(Short task) Using the text about Yoko Ono below, mark each statement yes or no and quote the words that decide it: (a) Ben Gibbard is a member of Death Cab for Cutie; (b) Ono first released Who Has Seen The Wind? as the A-side of a single; (c) the tribute album is due out after Ono's birthday.

Indeed, Ono’s music—with or without the Plastic Ono Band that she and Lennon formed back in 1969—is so diverse that even on the same album you can find her gliding from one genre to another without skipping a beat. It’s a pity that she did not receive the sort of accolades she deserved in her prime.

Things could change now. Ono will turn 89 on 18 February and to mark her birthday, a much younger indie musician, Death Cab for Cutie’s Ben Gibbard, has put together a tribute album on which contemporary musicians cover Ono’s songs.

Ocean Child: Songs Of Yoko Ono will be released on her birthday and will feature contributions from musicians such as Sharon Van Etten, Death Cab for Cutie, David Byrne and Yo La Tengo (YLT), Deerhoof, Flaming Lips and Jay Som. One of the tracks, Byrne and YLT’s version of Ono’s Who Has Seen The Wind? (she released it as a B-Side with Lennon’s 1970 single, Instant Karma!), has already been previewed and Byrne’s smooth vocals waft over YLT’s typically lo-fi and understated soundscape.

The release of the new tribute album will hopefully rekindle interest in the work of a much misunderstood yet talented musician once unfairly described as the “dragon lady” who broke up The Beatles.

(Data shown)
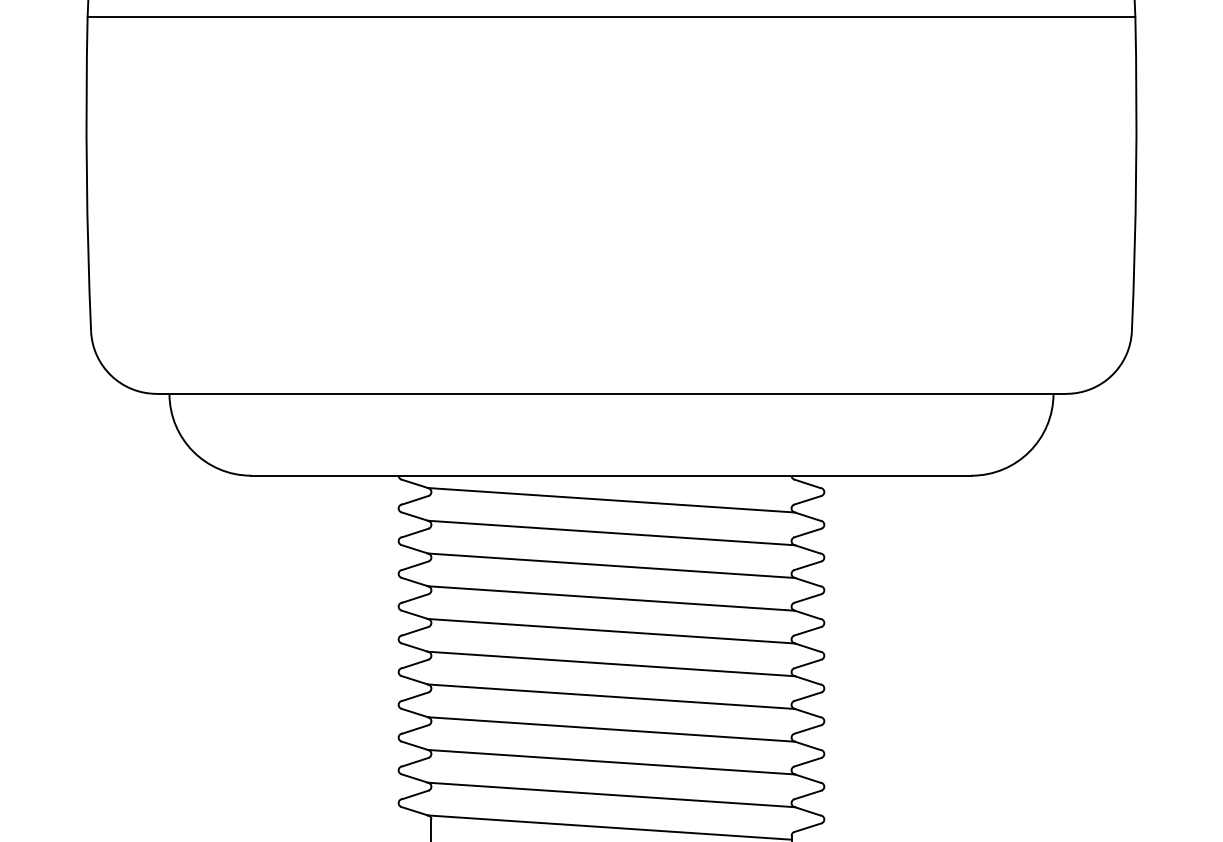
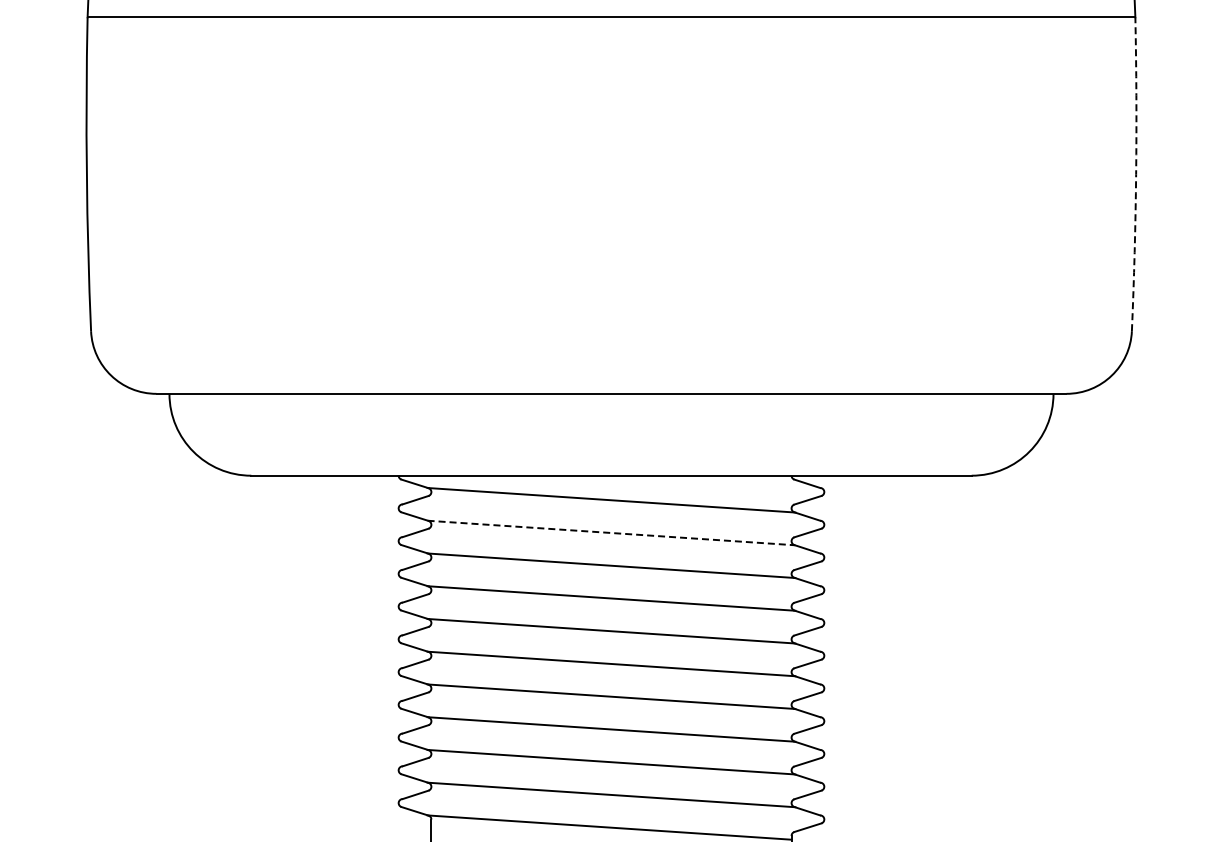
arc at (1136, 174): solid -> dashed
line at (611, 533): solid -> dashed
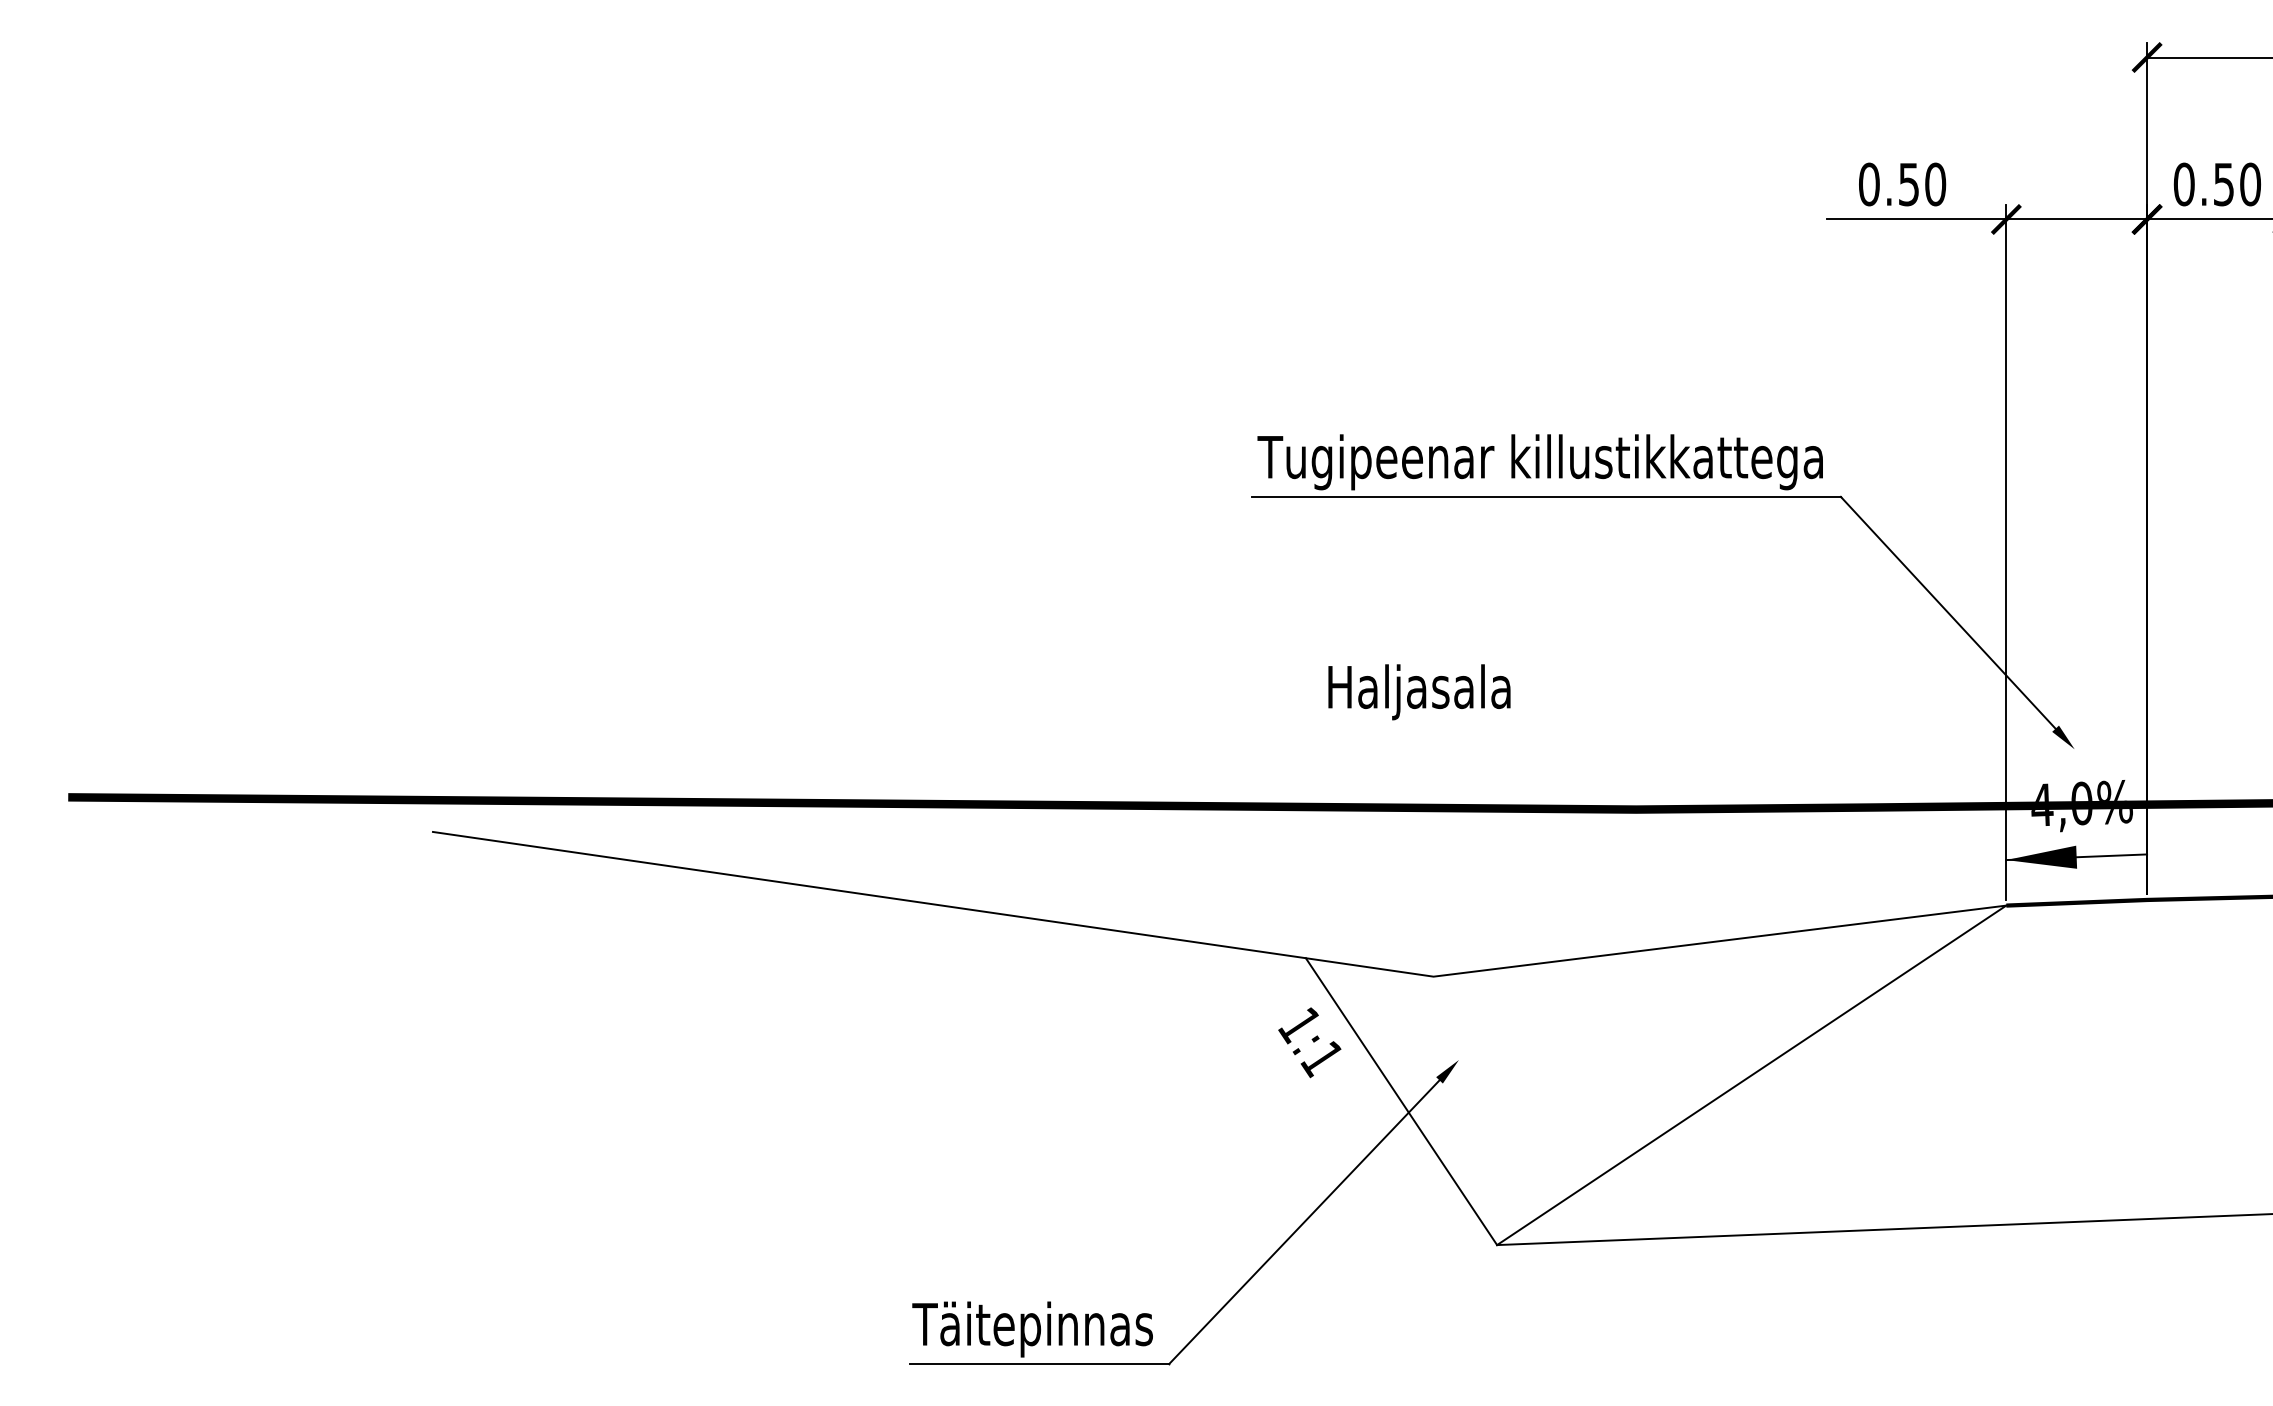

(Answer in full)
(a) Yes: "Death Cab for Cutie’s Ben Gibbard"
(b) No: "she released it as a B-Side with Lennon’s 1970 single, Instant Karma!"
(c) No: "will be released on her birthday"